Well, at 18 I became a mom and the whole mermaid thing flew out of my head. I was busy, very busy, being a mom and trying to get into college, then finally getting into college, then divorcing, then living on my own as a single mom in my 20's, then marrying again, and then finally coming to America, but then I was busy learning English because I didn't know any, and then I was studying in college again and then I was a mom again... It was not until about 5 years ago that this mermaid theme resurfaced in my mind. We went camping to Lake Crescent, here in Washington state, and I read the history of it, which is fascinating, starting from Native American legends surrounding the place to the most recent story of a corpse of a woman discovered 3 years after her death, frozen and completely preserved, with her skin turning soapy due to lake water and minerals interacting with her fat, a process called saponification. Brrr... At the same time I was going through therapy, trying to uncover such disturbing things from my past like fear of being naked, body spasms in the bathroom when I was undressing, inability to have orgasm anywhere but in the bathroom, sexual problems, fear of darkness, and a whole host of other issues that plagued me for my whole life, slowly remembering the source of it all and denying it at first.
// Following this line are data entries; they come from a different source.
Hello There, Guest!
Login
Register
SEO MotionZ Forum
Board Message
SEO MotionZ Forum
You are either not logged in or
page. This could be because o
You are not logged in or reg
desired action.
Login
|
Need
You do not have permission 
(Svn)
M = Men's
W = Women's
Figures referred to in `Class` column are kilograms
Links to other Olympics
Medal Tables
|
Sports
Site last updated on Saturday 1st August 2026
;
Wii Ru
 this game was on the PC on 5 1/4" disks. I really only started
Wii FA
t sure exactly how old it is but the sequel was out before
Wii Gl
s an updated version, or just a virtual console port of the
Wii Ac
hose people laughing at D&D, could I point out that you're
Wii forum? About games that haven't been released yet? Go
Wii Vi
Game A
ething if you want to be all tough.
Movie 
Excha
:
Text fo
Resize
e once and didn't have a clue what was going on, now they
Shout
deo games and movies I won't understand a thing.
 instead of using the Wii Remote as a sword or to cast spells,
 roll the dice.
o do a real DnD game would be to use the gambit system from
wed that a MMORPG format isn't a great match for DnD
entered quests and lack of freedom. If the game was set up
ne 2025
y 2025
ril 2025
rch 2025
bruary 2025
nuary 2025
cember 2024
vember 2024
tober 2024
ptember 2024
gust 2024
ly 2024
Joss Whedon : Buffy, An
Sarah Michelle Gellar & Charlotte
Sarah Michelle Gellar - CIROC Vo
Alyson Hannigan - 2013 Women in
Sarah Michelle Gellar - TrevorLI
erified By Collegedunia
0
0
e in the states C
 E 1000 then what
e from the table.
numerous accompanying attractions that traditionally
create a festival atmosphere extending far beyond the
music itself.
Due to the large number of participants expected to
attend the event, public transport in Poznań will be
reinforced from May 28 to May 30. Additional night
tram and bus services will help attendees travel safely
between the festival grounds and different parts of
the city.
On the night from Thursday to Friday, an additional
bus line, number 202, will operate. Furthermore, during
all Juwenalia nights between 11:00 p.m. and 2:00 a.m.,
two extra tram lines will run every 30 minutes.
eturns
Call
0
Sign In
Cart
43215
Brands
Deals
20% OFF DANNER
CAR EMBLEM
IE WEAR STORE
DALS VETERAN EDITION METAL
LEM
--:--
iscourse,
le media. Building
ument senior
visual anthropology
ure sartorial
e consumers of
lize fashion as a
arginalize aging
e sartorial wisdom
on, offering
Then I read Twilight at the suggestion of my daughter. Where for other readers it was a love story of a girl and a vampire, it hit me differently. It was a story about water, rain, and this girl moving in to live with her father in this rainy wet cold city. It's funny how things come together in our minds. It was about that time that I finally recalled what happened to me, and at that time I wrote the first line of the very first draft of SIREN SUICIDES, and it started pouring out of me. I stopped twice, picked it up twice, until finally last year I finished it, after 5 drafts, and self-published it, with the entire story taking place in Seattle, the rainy city, its lakes and rivers and the ocean. Except here is where mermaids changed to sirens. You see, another issue I've been struggling with is talking. This is in all of my writing. I suppose when I was little I tried telling adults what was happening to me, but I was told I'm imagining things, I'm an actress, I'm stupid, and more things like that. I learned not to talk. Literally, I would not talk for weeks. And when I was doing research for SIREN SUICIDES, the idea of Homer's sirens appealed to me more because of the emphasis on their voices, as opposed to them being half-fish. They had wings instead, and that I guess symbolized to me this ability to fly away from terrible things. And they were more vicious. Since Andersen's mermaid and Russian rusalkas for the most part were portrayed in the stories as rather timid, the image of the flesh-eating sirens from this secluded island suited me better. I wanted to write a character who was not meek, who was nasty and powerful and beautiful. And, well, the rest you know.

It's funny though how those of you who read ROSEHEAD drafts pointed out to me a few water things that were similar to SIREN SUICIDES. Also, there is a boy character, Ed, in ROSEHEAD, who doesn't talk. In IRKADURA, the main character, Irka, doesn't talk, so you can definitely see a pattern, because, of course, everything we writers write is based on our lives, on our experiences, and that means... maybe one day I will return to the water theme again and write something else about sirens, or mermaids, or rusalkas, but for now I'm done with them. Although through writing about water it became soothing to me, instead of aggravating. I love it. There you go, the power of writing out your pain.